Tip: You’ve done a lot of exploration and have built up an understanding of the structure of and relationships between the variables in your dataset. Here, you will select three plots from all of your previous exploration to present here as a summary of some of your most interesting findings. Make sure that you have refined your selected plots for good titling, axis labels (with units), and good aesthetic choices (e.g. color, transparency). After each plot, make sure you justify why you chose each plot by describing what it shows.
From all the properties analyzed, Alcohol levels and density have the strongest correlation (approximately 0.67). The Plot One demonstrates the correlation and has a linear model that shows the trend and error based on geom_smooth function from the library ggplot2 as a representation of the correlation.
Plot Two shows us the correlation between higher quality wines, lower levels of volatile acidity and higher levels of fixed acidity. In other words, the higher quality wines concentrate at the bottom right corner of the plot.
Plot Three we can see that higher quality wines (quality levels around 7 and 8) have higher alcohol % over volume. It seems that this variable has a strong relavance on defining the wine quality.Tip: Here’s the final step! Reflect on the exploration you performed and the insights you found. What were some of the struggles that you went through? What went well? What was surprising? Make sure you include an insight into future work that could be done with the dataset.
We have performed an Exploratory Data Analysis over the dataset related to red variant of the Portuguese “Vinho Verde” wine. We tried to first understand the dataset and it’s variables, look for validations, for instance the low pH levels as expected from wines due to acidity. Similarly, we looked into trends and how the quality of the wines was distributed. Aftewards, we started to look for correlations and trends between different variables. Finally, we looked at those same trends and their correlation with quality, the main variable of interest in this dataset. Below we can find few highlights over this process.
It seems there’s only a variable with stronger corrlation with quality which is alcohol levels. We were able to see that higher quality wines (quality levels around 7 and 8) have higher alcohol percentages. Maybe stronger wines use more grapes or higher quality grapes that have more sugar yileding better wines. Or maybe the taste of the wine as an alcohol drink is also linked to the taste of alcohol. Abscence of alcohol may also affect the smells as it is a very volatile substance.

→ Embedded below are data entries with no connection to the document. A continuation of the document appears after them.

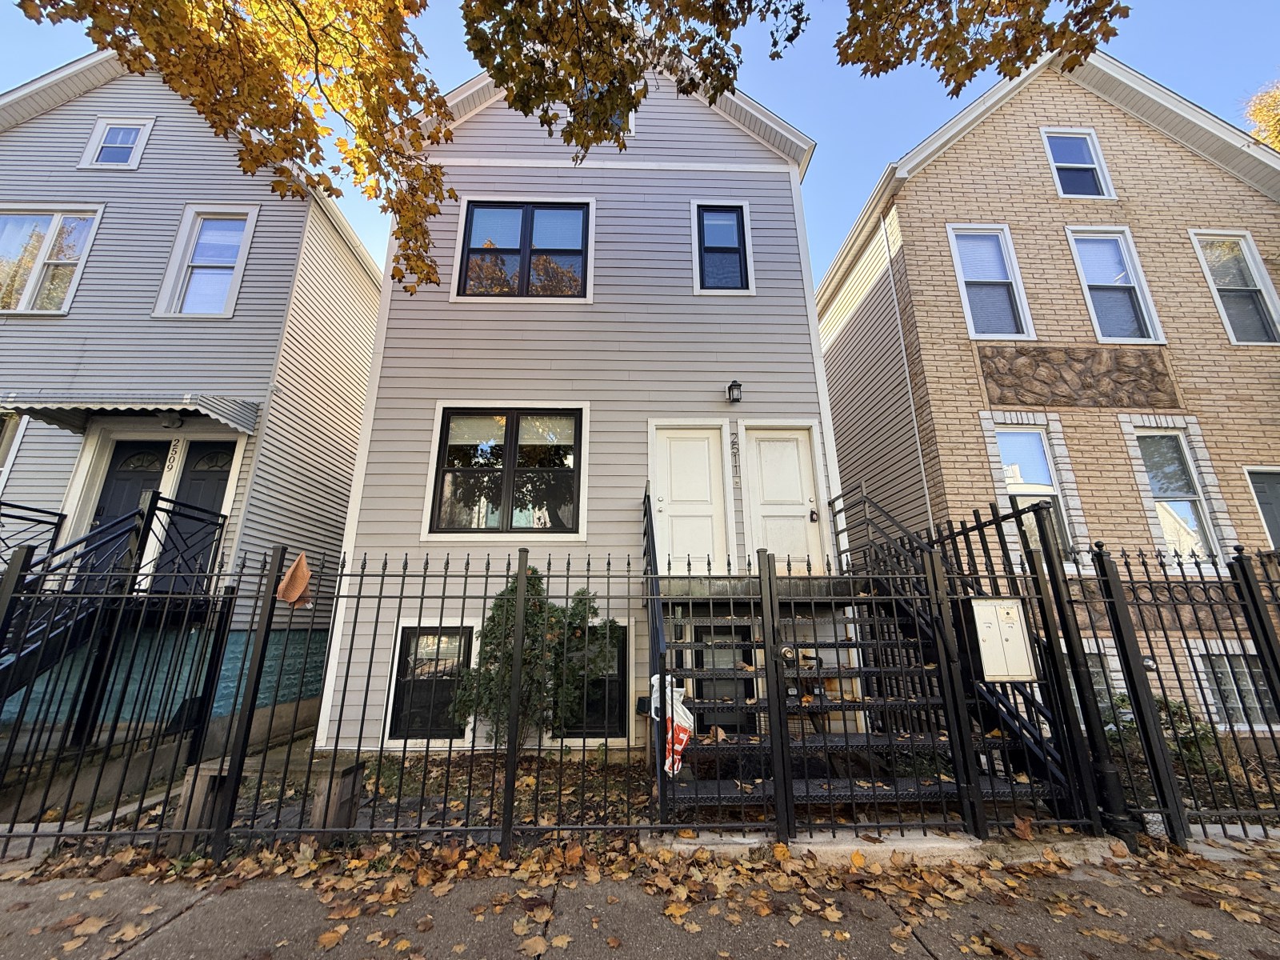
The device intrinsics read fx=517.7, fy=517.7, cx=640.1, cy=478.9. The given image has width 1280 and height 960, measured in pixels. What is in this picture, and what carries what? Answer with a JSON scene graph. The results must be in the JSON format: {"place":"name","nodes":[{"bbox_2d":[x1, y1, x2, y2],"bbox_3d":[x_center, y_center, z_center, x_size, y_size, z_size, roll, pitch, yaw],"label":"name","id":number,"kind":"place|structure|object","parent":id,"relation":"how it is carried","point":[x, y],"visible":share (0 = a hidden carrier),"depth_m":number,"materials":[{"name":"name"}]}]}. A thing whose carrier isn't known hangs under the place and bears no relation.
{"place":"outdoors","nodes":[
{"label":"outdoors","id":0,"kind":"place"},
{"bbox_2d":[0,42,387,754],"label":"gray house","id":1,"kind":"structure","parent":0,"point":[362,278],"depth_m":7.76,"materials":[{"name":"grey plastic"}]},
{"bbox_2d":[0,410,26,489],"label":"window","id":2,"kind":"structure","parent":1,"relation":"in","point":[6,434],"depth_m":7.18,"materials":[{"name":"white"}]},
{"bbox_2d":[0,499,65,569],"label":"metal railing","id":3,"kind":"object","parent":1,"relation":"attached to","point":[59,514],"visible":0.6,"depth_m":6.36,"materials":[{"name":"black metal"}]},
{"bbox_2d":[0,205,101,314],"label":"window","id":4,"kind":"structure","parent":1,"relation":"in","point":[51,230],"depth_m":7.74,"materials":[{"name":"white glass"}]},
{"bbox_2d":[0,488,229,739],"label":"staircase","id":5,"kind":"structure","parent":1,"relation":"attached to","point":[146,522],"depth_m":5.19,"materials":[{"name":"black metal"}]},
{"bbox_2d":[80,116,154,169],"bbox_3d":[-8.433,-5.376,8.333,0.956,1.111,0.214,0,-15,-2],"label":"window","id":6,"kind":"structure","parent":1,"relation":"in","point":[91,149],"depth_m":8.36,"materials":[{"name":"white"}]},
{"bbox_2d":[0,393,259,436],"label":"awning","id":7,"kind":"object","parent":1,"relation":"attached to","point":[202,404],"visible":0.93,"depth_m":6.51,"materials":[{"name":"metal"}]},
{"bbox_2d":[158,411,183,428],"bbox_3d":[-6.011,-0.771,6.637,0.279,0.211,0.282,0,-15,-2],"label":"porch lamp","id":8,"kind":"object","parent":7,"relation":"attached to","point":[173,421],"visible":0.96,"depth_m":6.60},
{"bbox_2d":[89,441,170,573],"bbox_3d":[-6.825,0.800,6.774,1.160,2.638,0.166,0,-15,-2],"label":"door","id":9,"kind":"structure","parent":1,"relation":"in","point":[152,480],"depth_m":6.92,"materials":[{"name":"black paint"}]},
{"bbox_2d":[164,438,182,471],"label":"house number","id":10,"kind":"object","parent":1,"relation":"attached to","point":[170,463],"visible":0.96,"depth_m":7.09,"materials":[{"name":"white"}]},
{"bbox_2d":[160,439,235,584],"bbox_3d":[-5.911,0.694,6.818,1.098,2.371,0.157,0,-15,-2],"label":"door","id":11,"kind":"structure","parent":1,"relation":"in","point":[192,480],"depth_m":6.95,"materials":[{"name":"black paint"}]},
{"bbox_2d":[155,204,259,318],"bbox_3d":[-6.556,-3.228,7.826,1.205,2.072,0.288,0,-15,-2],"label":"window","id":12,"kind":"structure","parent":1,"relation":"in","point":[202,240],"depth_m":7.88,"materials":[{"name":"white glass"}]},
{"bbox_2d":[318,44,850,761],"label":"house","id":13,"kind":"structure","parent":0,"point":[802,334],"materials":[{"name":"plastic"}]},
{"bbox_2d":[384,621,475,740],"bbox_3d":[-2.263,2.268,5.869,1.206,1.427,0.153,0,-15,-2],"label":"basement window","id":14,"kind":"structure","parent":13,"relation":"in","point":[401,638],"depth_m":5.86,"materials":[{"name":"glass"}]},
{"bbox_2d":[423,404,587,540],"bbox_3d":[-1.673,-0.114,6.650,2.156,1.999,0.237,0,-15,-2],"label":"window","id":15,"kind":"structure","parent":13,"relation":"in","point":[507,509],"depth_m":6.65,"materials":[{"name":"glass"}]},
{"bbox_2d":[453,199,593,300],"bbox_3d":[-1.649,-3.267,7.486,2.024,1.777,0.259,0,-15,-2],"label":"window","id":16,"kind":"structure","parent":13,"relation":"in","point":[526,214],"depth_m":7.49,"materials":[{"name":"glass"}]},
{"bbox_2d":[555,620,631,738],"bbox_3d":[-0.624,2.244,5.830,1.080,1.430,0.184,0,-15,-2],"label":"basement window","id":17,"kind":"structure","parent":13,"relation":"in","point":[621,670],"depth_m":5.80,"materials":[{"name":"black glass"}]},
{"bbox_2d":[575,84,636,142],"bbox_3d":[-0.540,-5.100,7.288,0.824,1.153,0.322,0,-15,-2],"label":"window","id":18,"kind":"structure","parent":13,"relation":"in","point":[629,119],"depth_m":7.27,"materials":[{"name":"white"}]},
{"bbox_2d":[649,424,727,571],"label":"door","id":19,"kind":"structure","parent":13,"relation":"in","point":[677,450],"depth_m":6.66,"materials":[{"name":"white paint"}]},
{"bbox_2d":[692,200,752,294],"bbox_3d":[1.180,-3.326,7.516,0.895,1.645,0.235,0,-15,-2],"label":"window","id":20,"kind":"structure","parent":13,"relation":"in","point":[703,222],"depth_m":7.54,"materials":[{"name":"blue glass"}]},
{"bbox_2d":[688,624,759,729],"bbox_3d":[0.912,2.378,5.806,0.948,1.530,0.166,0,-15,-2],"label":"basement door","id":21,"kind":"structure","parent":13,"relation":"in","point":[719,633],"depth_m":5.84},
{"bbox_2d":[725,378,743,402],"bbox_3d":[1.275,-1.186,7.047,0.177,0.324,0.274,0,-15,-2],"label":"wall lamp","id":22,"kind":"object","parent":13,"relation":"attached to","point":[735,386],"visible":0.96,"depth_m":6.98,"materials":[{"name":"black metal"}]},
{"bbox_2d":[729,431,740,483],"bbox_3d":[1.229,-0.256,6.766,0.090,0.668,0.092,0,-15,-2],"label":"house number","id":23,"kind":"object","parent":13,"relation":"attached to","point":[732,445],"visible":0.98,"depth_m":6.74,"materials":[{"name":"black"}]},
{"bbox_2d":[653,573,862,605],"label":"porch","id":24,"kind":"object","parent":13,"relation":"attached to","point":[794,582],"visible":0.41,"depth_m":5.70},
{"bbox_2d":[739,424,824,570],"bbox_3d":[1.829,0.505,6.672,1.113,2.179,0.174,0,-15,-2],"label":"door","id":25,"kind":"structure","parent":13,"relation":"in","point":[772,450],"depth_m":6.73,"materials":[{"name":"white paint"}]},
{"bbox_2d":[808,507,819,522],"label":"door lock","id":26,"kind":"object","parent":25,"relation":"attached to","point":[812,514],"visible":0.97,"depth_m":6.62,"materials":[{"name":"black metal"}]},
{"bbox_2d":[0,836,1279,959],"label":"pavement","id":27,"kind":"structure","parent":0,"point":[929,958],"materials":[{"name":"concrete"}]},
{"bbox_2d":[4,516,1155,863],"bbox_3d":[0.366,1.213,3.392,9.787,2.311,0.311,0,-15,-2],"label":"metal fence","id":28,"kind":"object","parent":27,"relation":"on","point":[382,577],"visible":0.98,"depth_m":3.35,"materials":[{"name":"black metal"}]},
{"bbox_2d":[274,552,312,608],"bbox_3d":[-2.381,0.702,3.571,0.231,0.375,0.255,0,-15,-2],"label":"cloth","id":29,"kind":"object","parent":28,"relation":"hanging from","point":[295,590],"visible":0.97,"depth_m":3.54,"materials":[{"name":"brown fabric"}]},
{"bbox_2d":[968,596,1037,682],"bbox_3d":[2.526,1.127,3.605,0.470,0.576,0.160,0,-15,-2],"label":"mailbox","id":30,"kind":"object","parent":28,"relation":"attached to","point":[1018,627],"visible":0.96,"depth_m":3.57,"materials":[{"name":"metal"}]},
{"bbox_2d":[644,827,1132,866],"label":"concrete curb","id":31,"kind":"structure","parent":27,"relation":"on","point":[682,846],"depth_m":3.15,"materials":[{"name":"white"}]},
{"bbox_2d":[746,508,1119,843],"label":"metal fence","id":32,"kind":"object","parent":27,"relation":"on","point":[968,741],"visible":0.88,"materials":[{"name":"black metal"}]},
{"bbox_2d":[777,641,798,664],"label":"gate lock","id":33,"kind":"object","parent":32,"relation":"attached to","point":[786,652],"visible":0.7,"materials":[{"name":"silver metal"}]},
{"bbox_2d":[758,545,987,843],"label":"gate","id":34,"kind":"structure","parent":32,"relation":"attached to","point":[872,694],"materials":[{"name":"black metal"}]},
{"bbox_2d":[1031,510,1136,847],"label":"gate post","id":35,"kind":"object","parent":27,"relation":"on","point":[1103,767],"visible":0.74,"depth_m":3.64,"materials":[{"name":"black metal"}]},
{"bbox_2d":[1065,540,1279,846],"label":"iron fence","id":36,"kind":"object","parent":27,"relation":"on","point":[1143,563],"visible":0.96,"depth_m":3.59,"materials":[{"name":"black metal"}]},
{"bbox_2d":[0,0,1279,290],"label":"sky","id":37,"kind":"structure","parent":0,"point":[857,157],"materials":[{"name":"blue"}]},
{"bbox_2d":[8,735,1279,862],"label":"yard","id":38,"kind":"structure","parent":0,"point":[486,794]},
{"bbox_2d":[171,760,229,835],"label":"wooden post","id":39,"kind":"object","parent":38,"relation":"on","point":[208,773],"visible":0.53,"depth_m":3.47,"materials":[{"name":"wood"}]},
{"bbox_2d":[173,753,367,838],"bbox_3d":[-2.611,2.263,3.654,1.047,0.454,0.538,0,-15,-2],"label":"wooden bench","id":40,"kind":"object","parent":38,"relation":"on","point":[350,773],"visible":0.55,"depth_m":3.55,"materials":[{"name":"brown"}]},
{"bbox_2d":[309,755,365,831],"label":"wooden post","id":41,"kind":"object","parent":38,"relation":"on","point":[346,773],"visible":0.78,"depth_m":3.55,"materials":[{"name":"brown wood"}]},
{"bbox_2d":[449,570,615,743],"bbox_3d":[-1.109,1.989,5.580,1.769,1.990,1.434,0,-15,-2],"label":"shrub","id":42,"kind":"object","parent":38,"relation":"on","point":[512,590],"visible":0.68,"depth_m":5.38,"materials":[{"name":"green plant"}]},
{"bbox_2d":[648,483,1083,826],"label":"metal staircase","id":43,"kind":"structure","parent":38,"relation":"on","point":[992,783],"depth_m":4.14,"materials":[{"name":"black metal"}]},
{"bbox_2d":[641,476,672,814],"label":"stair railing","id":44,"kind":"object","parent":43,"relation":"attached to","point":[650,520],"visible":0.66,"depth_m":4.22,"materials":[{"name":"black metal"}]},
{"bbox_2d":[650,675,694,775],"bbox_3d":[0.220,1.740,3.690,0.348,0.695,0.394,0,-15,-2],"label":"plastic bag","id":45,"kind":"object","parent":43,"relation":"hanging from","point":[679,706],"visible":0.51,"depth_m":3.61,"materials":[{"name":"white plastic"}]},
{"bbox_2d":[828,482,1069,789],"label":"stair railing","id":46,"kind":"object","parent":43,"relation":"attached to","point":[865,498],"visible":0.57,"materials":[{"name":"black metal"}]},
{"bbox_2d":[1100,692,1223,774],"bbox_3d":[5.187,2.556,5.172,1.090,0.836,1.016,0,-15,-2],"label":"shrub","id":47,"kind":"object","parent":38,"relation":"on","point":[1180,708],"visible":0.33,"depth_m":5.08,"materials":[{"name":"green plant"}]},
{"bbox_2d":[816,47,1279,747],"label":"brick house","id":48,"kind":"structure","parent":0,"point":[942,165],"depth_m":8.48,"materials":[{"name":"brick"}]},
{"bbox_2d":[878,214,936,534],"bbox_3d":[4.579,-0.840,8.601,0.122,8.226,0.294,0,-15,-2],"label":"downspout","id":49,"kind":"object","parent":48,"relation":"attached to","point":[913,407],"visible":0.81,"depth_m":8.86,"materials":[{"name":"white"}]},
{"bbox_2d":[946,224,1035,339],"bbox_3d":[5.767,-3.189,8.515,1.267,2.361,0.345,0,-15,-2],"label":"window","id":50,"kind":"structure","parent":48,"relation":"in","point":[963,286],"depth_m":8.58,"materials":[{"name":"glass"}]},
{"bbox_2d":[992,424,1078,562],"bbox_3d":[5.914,0.201,7.704,1.016,2.373,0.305,0,-15,-2],"label":"window","id":51,"kind":"structure","parent":48,"relation":"in","point":[1000,437],"depth_m":7.76,"materials":[{"name":"glass"}]},
{"bbox_2d":[1040,128,1114,198],"bbox_3d":[7.876,-5.628,9.304,1.105,1.695,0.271,0,-15,-2],"label":"window","id":52,"kind":"structure","parent":48,"relation":"in","point":[1095,162],"depth_m":9.38,"materials":[{"name":"glass"}]},
{"bbox_2d":[976,343,1180,410],"bbox_3d":[6.663,-1.494,7.911,2.834,1.011,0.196,0,-15,-2],"label":"stone panel","id":53,"kind":"object","parent":48,"relation":"attached to","point":[1149,364],"visible":0.93,"depth_m":7.89,"materials":[{"name":"brown stone"}]},
{"bbox_2d":[1082,640,1130,721],"bbox_3d":[5.590,2.568,6.443,1.006,1.172,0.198,0,-15,-2],"label":"basement window","id":54,"kind":"structure","parent":48,"relation":"in","point":[1101,686],"depth_m":6.43,"materials":[{"name":"glass"}]},
{"bbox_2d":[1065,227,1167,344],"bbox_3d":[7.744,-3.089,8.463,1.132,2.312,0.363,0,-15,-2],"label":"window","id":55,"kind":"structure","parent":48,"relation":"in","point":[1103,283],"depth_m":8.51,"materials":[{"name":"glass"}]},
{"bbox_2d":[1132,429,1222,566],"bbox_3d":[7.964,0.256,7.732,0.929,2.339,0.400,0,-15,-2],"label":"window","id":56,"kind":"structure","parent":48,"relation":"in","point":[1194,538],"depth_m":7.74,"materials":[{"name":"glass"}]},
{"bbox_2d":[1188,640,1276,726],"bbox_3d":[7.423,2.517,6.369,1.155,1.115,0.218,0,-15,-2],"label":"basement window","id":57,"kind":"structure","parent":48,"relation":"in","point":[1241,660],"depth_m":6.36,"materials":[{"name":"glass"}]},
{"bbox_2d":[1188,230,1279,344],"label":"window","id":58,"kind":"structure","parent":48,"relation":"in","point":[1262,278],"depth_m":8.62,"materials":[{"name":"white"}]},
{"bbox_2d":[1244,467,1279,550],"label":"door","id":59,"kind":"structure","parent":48,"relation":"in","point":[1276,530],"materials":[{"name":"grey paint"}]},
{"label":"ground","id":60,"kind":"structure","parent":0},
{"bbox_2d":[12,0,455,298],"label":"tree branch","id":61,"kind":"object","parent":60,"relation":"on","point":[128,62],"visible":0.99,"depth_m":4.04,"materials":[{"name":"yellow plant"}]},
{"bbox_2d":[456,0,1129,151],"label":"tree branch","id":62,"kind":"object","parent":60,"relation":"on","point":[846,60],"visible":0.99,"depth_m":3.99,"materials":[{"name":"plant"}]},
{"bbox_2d":[1240,76,1279,152],"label":"tree","id":63,"kind":"object","parent":60,"relation":"on","point":[1260,133],"visible":0.35,"depth_m":17.79,"materials":[{"name":"plant"}]}
]}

Volatile acidity and Fixed acidity also have some correlation with the quality. We could interpret it as more “stable” wines with higher levels of fixed acidity and lower levels of volatile acidity tend to have better quality. The volatile acidity is linked to acetic acid that can potentially bring some bad taste (like vinegar). Hence, higher levels of volatile acidity would definetely impact the taste and quality negatively. On the other hand, fixed acidity is linked to the pH which measuares how basic or acid a substance is and by definition can affect the taste as our mouth reacts differently for different levels of pH. We don’t have enough data to show that the variation on the dataset would actually be percieved by a human paladar.
Overall we had a lot of variables to look at, we ended up focusing on a few that sounded as they would impact taste. Of course, we could expand this analysis endelessly, but given the time and knowledge constraint we chose a few variables and we didnt perform any relevant transformations. Segragating the dataset between higher and lower levels of sulfur dioxide showed no results whatsoever.
For a next step, we would like to look into prices, costs and brands and how they would affect the quality evaluations. Also, trying to understand better the evalutaion process given the weather and temperature as it definely affects the sensorial experiences.
Citation: P. Cortez, A. Cerdeira, F. Almeida, T. Matos and J. Reis. Modeling wine preferences by data mining from physicochemical properties. In Decision Support Systems, Elsevier, 47(4):547-553. ISSN: 0167-9236.